▶ [Given text]
□ □ □

Berlin-based Schering's equity investment in Sonus consists of 3.9 million shares at the Oct. 14 market closing price of $4.02. It also acquired five-year warrants to purchase 975,000 shares at $4.42 each. The investment gives Schering a 15 percent stake in Sonus, which has a little more than 30 million shares outstanding following the transaction.

The $132 million in milestone payments are based on the achievement of certain U.S., European Union and Japanese clinical and regulatory outcomes. Sonus also could receive sales milestone payments, in addition to royalties. U.S. royalties would start at 15 percent, scaling up to 30 percent depending on the level of sales achieved, while ex-U.S. royalties would remain at 15 percent.

"In the U.S., we will be sharing equally in the cost of developing the product," Martino said, explaining the tiered royalty structure.

Co-development includes the ongoing pivotal trial of Tocosol Paclitaxel and other studies to support a launch of the product, as well as trials exploring other indications. Martino declined to say what other indications the companies might pursue but said the approved indications for taxanes include solid tumors in metastatic breast, non-small-cell lung, ovarian and prostate cancers. Taxanes also are used "aggressively off-label," he said, for head and neck cancer and other gastrointestinal tumors.

Tocosol Paclitaxel appears to improve upon Taxol, a chemotherapeutic agent in which paclitaxel is the active ingredient. Introduced in 1993 by New York-based Bristol-Myers Squibb Co., Taxol reached peak sales of $1.6 billion in 2000 before generic competition entered the space.

Clinical studies have shown that a 15-minute administration of Tocosol Paclitaxel at a 175 mg/m2 dose results in patients receiving almost 70 percent more exposure to free paclitaxel than those receiving a three-hour administration of Taxol at the same dose. The greater intensity could translate into better efficacy. Phase II data from more than 200 patients suggested Tocosol Paclitaxel is well tolerated with a favorable side effect profile.

The administration time is shorter than that of another paclitaxel product, Abraxane, which gained FDA approval in January for breast cancer. Infused over 30 minutes, the product's response rate is almost double that of Taxol. Its developer, American Bioscience Inc., of Santa Monica, Calif., expects net sales of between $125 million and $155 million in 2005. (See BioWorld Today, Jan. 11, 2005.)

Sonus is not giving any market projections for Tocosol Paclitaxel, but the product would tap into the worldwide taxane market, which is "greater than $2.5 billion and is estimated to be growing at 15 percent a year," Martino said.

□ □ □

▶ [Records supplied]

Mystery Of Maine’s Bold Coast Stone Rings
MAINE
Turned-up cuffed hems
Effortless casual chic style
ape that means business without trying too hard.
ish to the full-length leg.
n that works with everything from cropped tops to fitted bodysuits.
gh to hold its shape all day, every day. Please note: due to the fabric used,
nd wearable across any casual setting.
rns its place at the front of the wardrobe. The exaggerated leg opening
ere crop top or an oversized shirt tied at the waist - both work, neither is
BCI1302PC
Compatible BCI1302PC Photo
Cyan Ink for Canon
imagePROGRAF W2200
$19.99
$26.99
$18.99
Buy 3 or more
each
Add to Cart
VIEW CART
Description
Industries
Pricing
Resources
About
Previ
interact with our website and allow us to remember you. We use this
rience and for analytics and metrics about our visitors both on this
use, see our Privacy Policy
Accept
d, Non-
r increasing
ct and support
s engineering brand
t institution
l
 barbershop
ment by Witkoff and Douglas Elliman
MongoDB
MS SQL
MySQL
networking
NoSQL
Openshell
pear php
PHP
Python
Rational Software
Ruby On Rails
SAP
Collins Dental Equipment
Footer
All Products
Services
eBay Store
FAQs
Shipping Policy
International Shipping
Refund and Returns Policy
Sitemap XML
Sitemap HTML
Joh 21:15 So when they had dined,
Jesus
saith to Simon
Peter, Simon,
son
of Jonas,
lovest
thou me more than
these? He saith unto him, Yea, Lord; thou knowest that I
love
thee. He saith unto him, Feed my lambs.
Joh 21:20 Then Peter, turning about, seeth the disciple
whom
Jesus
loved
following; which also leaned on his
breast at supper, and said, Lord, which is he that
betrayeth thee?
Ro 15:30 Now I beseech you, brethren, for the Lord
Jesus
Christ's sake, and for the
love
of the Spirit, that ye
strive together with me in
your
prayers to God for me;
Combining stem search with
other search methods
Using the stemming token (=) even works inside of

□ □ □

▶ [Assignment A]
In the Tocosol Paclitaxel article, rewrite the paragraph beginning "The $132 million in milestone payments" as a brief list that keeps its main facts.
▶ [Assignment B]
Give again the part of the Tocosol Paclitaxel article starting with "The administration time" and going on through "Jan. 11, 2005.)".
▶ [Assignment C]
Summarize the Tocosol Paclitaxel article in two sentences.

▶ [Worked solution A]
- The $132 million in milestone payments depend on certain U.S., European Union and Japanese clinical and regulatory outcomes.
- Sonus could also receive sales milestone payments, in addition to royalties.
- U.S. royalties start at 15 percent and scale up to 30 percent depending on the level of sales achieved.
- Ex-U.S. royalties stay at 15 percent.

▶ [Worked solution B]
The administration time is shorter than that of another paclitaxel product, Abraxane, which gained FDA approval in January for breast cancer. Infused over 30 minutes, the product's response rate is almost double that of Taxol. Its developer, American Bioscience Inc., of Santa Monica, Calif., expects net sales of between $125 million and $155 million in 2005. (See BioWorld Today, Jan. 11, 2005.)

▶ [Worked solution C]
Schering's equity investment gives it a 15 percent stake in Sonus, which could receive $132 million in milestone payments plus royalties, and the two companies will share equally in the U.S. cost of developing Tocosol Paclitaxel. In clinical studies, a 15-minute administration of Tocosol Paclitaxel gave patients almost 70 percent more exposure to free paclitaxel than a three-hour administration of Taxol at the same dose, and the product would tap into a worldwide taxane market of more than $2.5 billion.